Born into poverty in 1918 and raised within the confines of a rigid religious sect, Marian Mitchell learned early that survival required resourcefulness, determination, and a willingness to question the life others had chosen for her.
Her path carried her from childhood servitude to college, teaching, and an extraordinary position as nursemaid and companion to the grandchildren of President Franklin D. Roosevelt. With Secret Service agents watching the grounds and America entering World War II, Marian found herself witnessing history from an unusual vantage point: not from the halls of power, but from kitchens, nurseries, classrooms, trains, and family homes.
She later became an Army wife, homesteader, mother of five sons, teacher, traveler, caregiver, and keen observer of the changing American century. Along the way came wartime separations, frozen laundry, coal-bin living quarters, Indiana farm life, cross-country journeys, mischievous students, family losses, and adventures that rarely unfolded according to plan.

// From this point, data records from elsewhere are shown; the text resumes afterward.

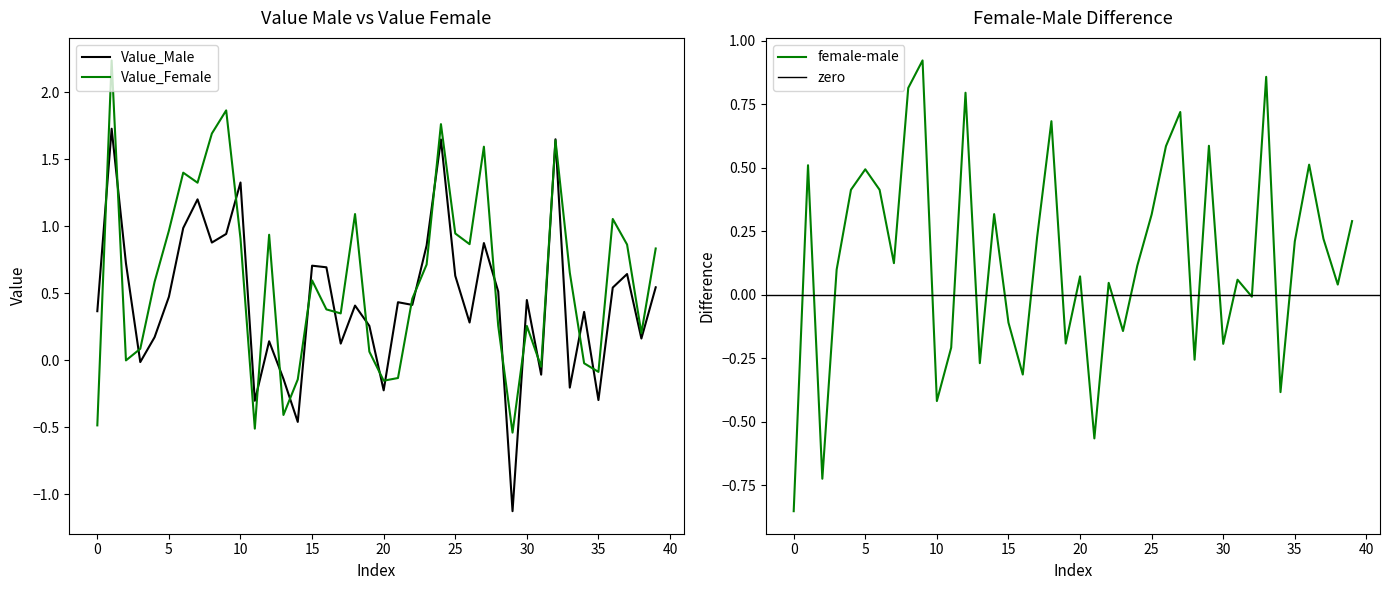

Reading right to left, extract all data points from this chart.

Value_Male: 39=0.5	38=0.2	37=0.6	36=0.5	35=-0.3	34=0.4	33=-0.2	32=1.6	31=-0.1	30=0.4	29=-1.1	28=0.5	27=0.9	26=0.3	25=0.6	24=1.6	23=0.9	22=0.4	21=0.4	20=-0.2	19=0.3	18=0.4	17=0.1	16=0.7	15=0.7	14=-0.5	13=-0.1	12=0.1	11=-0.3	10=1.3	9=0.9	8=0.9	7=1.2	6=1.0	5=0.5	4=0.2	3=-0.0	2=0.7	1=1.7	0=0.4
Value_Female: 39=0.8	38=0.2	37=0.9	36=1.1	35=-0.1	34=-0.0	33=0.7	32=1.6	31=-0.0	30=0.3	29=-0.5	28=0.3	27=1.6	26=0.9	25=0.9	24=1.8	23=0.7	22=0.5	21=-0.1	20=-0.2	19=0.1	18=1.1	17=0.3	16=0.4	15=0.6	14=-0.1	13=-0.4	12=0.9	11=-0.5	10=0.9	9=1.9	8=1.7	7=1.3	6=1.4	5=1.0	4=0.6	3=0.1	2=-0.0	1=2.2	0=-0.5
female-male: 39=0.3	38=0.0	37=0.2	36=0.5	35=0.2	34=-0.4	33=0.9	32=-0.0	31=0.1	30=-0.2	29=0.6	28=-0.3	27=0.7	26=0.6	25=0.3	24=0.1	23=-0.1	22=0.0	21=-0.6	20=0.1	19=-0.2	18=0.7	17=0.2	16=-0.3	15=-0.1	14=0.3	13=-0.3	12=0.8	11=-0.2	10=-0.4	9=0.9	8=0.8	7=0.1	6=0.4	5=0.5	4=0.4	3=0.1	2=-0.7	1=0.5	0=-0.9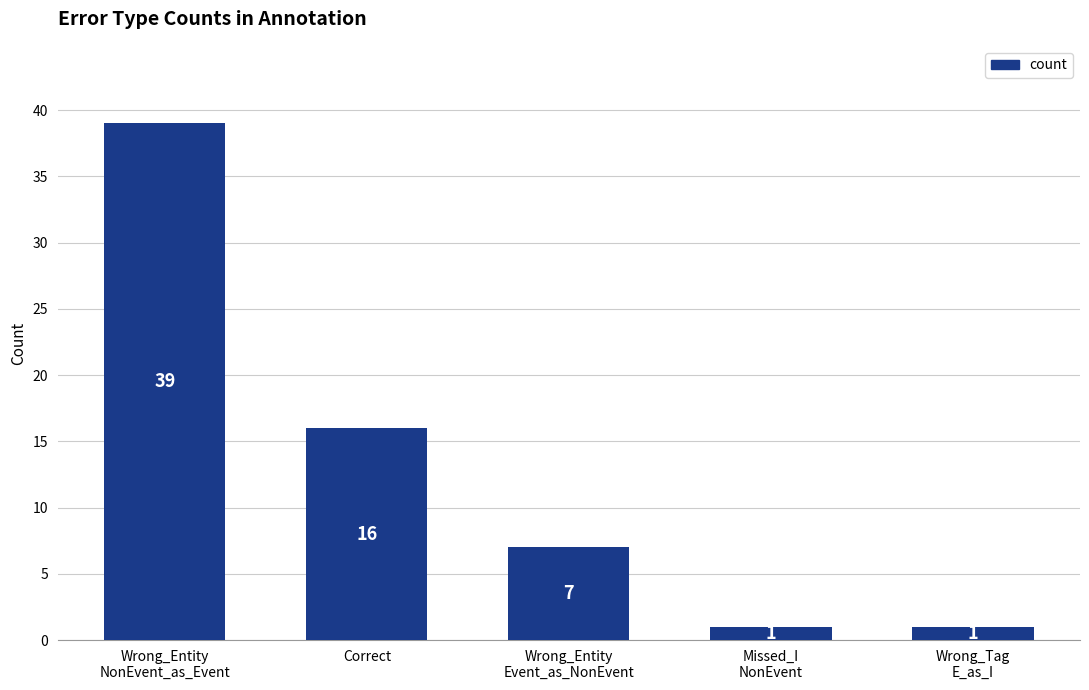

True or false: the data shows 1 at Missed_I
NonEvent.

True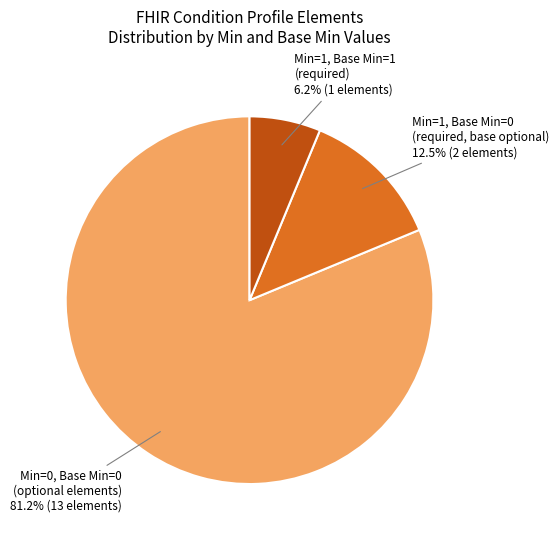

Is there any slice that represents more than half of the pie?

Yes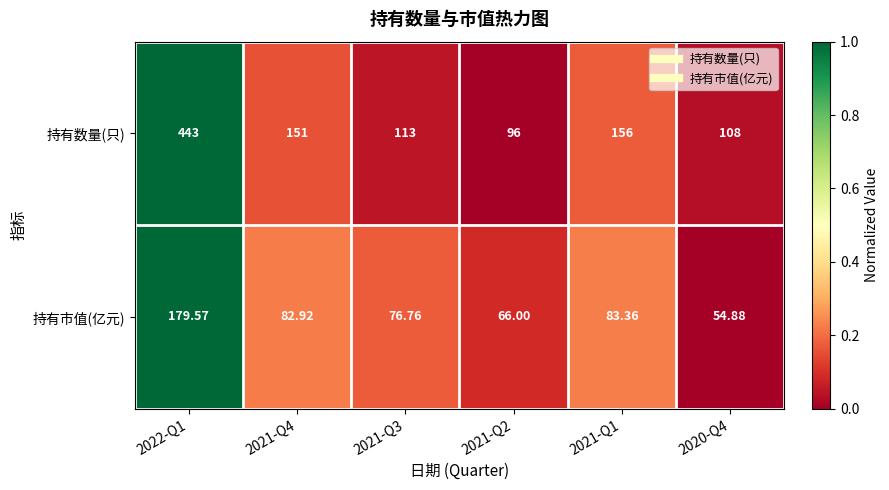

Which series changed the most between 2022-Q1 and 2021-Q4?

持有数量(只)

One Slice of Time: A Life Between the Lines of History preserves Marian's story in her own candid, observant voice. Written with dry wit and unflinching honesty, it captures the lives often overlooked by traditional histories: the women who worked, taught, raised families, endured hardship, questioned convention, and quietly held everything together.
Recovered and assembled by her youngest son, this deeply personal memoir is both an intimate family chronicle and a portrait of twentieth-century America as experienced by one resilient woman who lived close to history without ever imagining that history would remember her.